(Bloomberg) -- The stock market might be trying to bounce back, but one group of investors is staying on the sidelines: retail traders. 

That’s according to an esoteric indicator designed to track small-time speculators, something known as the Dark Index that is kept by options-analysis firm SqueezeMetrics. Its current reading -- 40.9% -- is hovering around the lowest levels on record and is near a 2022 trough, meaning that the group is “selling into the rally.” 

It’s another read on what at-home traders, who helped ignite rallies in 2020 and 2021, are doing now that a bull market run up has given way to a deep decline. The S&P 500 has been mired in a downtrend for months and has fallen over 22% since the start of the year. Treasuries have been suffering as well, and it’s possible that retail investors are moving money out of stocks and toward bonds instead as yields look more appealing. 

“There is significantly less demand for stocks now because more demand is out there -- just beginning -- for Treasuries,” said Matthew Zambito, founder of SqueezeMetrics. “People are reaching for that risk-free yield and are deciding not to put more cash in stocks.”

SqueezeMetrics’ DIX indicator is premised on the idea that on certain high-volume stock trading venues, short sales become a marker for retail buying. While normally denoting directional bets that stocks will fall, the “short” tag also gets attached to certain sales by market makers who in some cases don’t own the stocks for which they’re quoting prices in places like dark pools.

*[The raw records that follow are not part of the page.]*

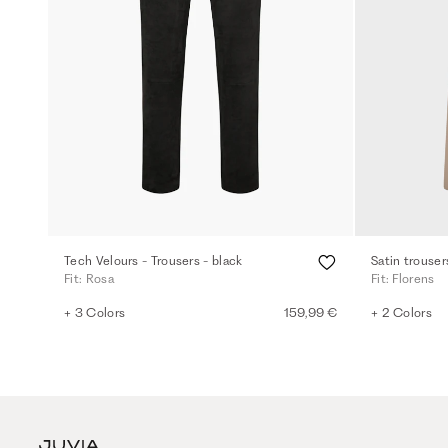
Tech Velours - Trousers - black
Satin trouser
Fit: Rosa
Fit: Florens
+ 3 Colors
159,99 €
+ 2 Colors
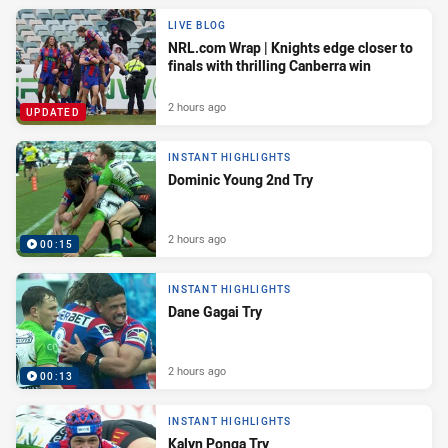
LIVE BLOG
NRL.com Wrap | Knights edge closer to
finals with thrilling Canberra win
2 hours ago
UPDATED
INSTANT HIGHLIGHTS
Dominic Young 2nd Try
2 hours ago
00:15
INSTANT HIGHLIGHTS
Dane Gagai Try
2 hours ago
00:13
INSTANT HIGHLIGHTS
Kalyn Ponga Try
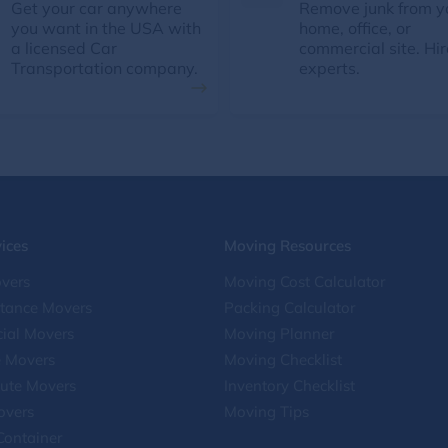
Get your car anywhere
Remove junk from y
you want in the USA with
home, office, or
a licensed Car
commercial site. Hir
Transportation company.
experts.
ices
Moving Resources
vers
Moving Cost Calculator
stance Movers
Packing Calculator
ial Movers
Moving Planner
e Movers
Moving Checklist
ute Movers
Inventory Checklist
overs
Moving Tips
Container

The index has sagged in recent weeks in what’s been a choppy stretch for stocks, during which the S&P 500 has posted numerous sessions with gains or losses of greater than 2%. 

Retail-investor favorites have made out terribly this year, with a basket tracked by Goldman Sachs down about 41% and an ETF made up of stocks most loved by investors online lower by 45%. Meanwhile, the yield on 10-year Treasuries, meanwhile, is hovering around 4.1%. 

“The idea that buying the dip failed -- it sure looks like it -- but maybe the stock market can languish for a little while,” said Zambito. “But in the meantime, I can get a 4% yield or better, that’s appealing. And I think that’s probably what’s going on in a lot of people’s heads.”

Earlier: Dark Pool Indicator Shows Stock-Dabbler Set Is Beating a Retreat

Other readings on retail sentiment are also in the gutter. The so-called “Dumb Money Confidence” model from Sundial Capital Research, which incorporates a number of indicators, at the end of September hovered around the lowest level since March 2020 and one of the lowest within the last 10 years -- although such gauges can sometimes be seen as contrarian.  

Art Hogan, chief market strategist at B. Riley, says it’s possible that some investors are looking at certain technical or round-number levels -- like 3,600 or 3,700 -- on the S&P and offloading whenever the index hits those marks. “Does it make sense that retail is nervous about the future and selling into rallies? Absolutely,” he said in an interview.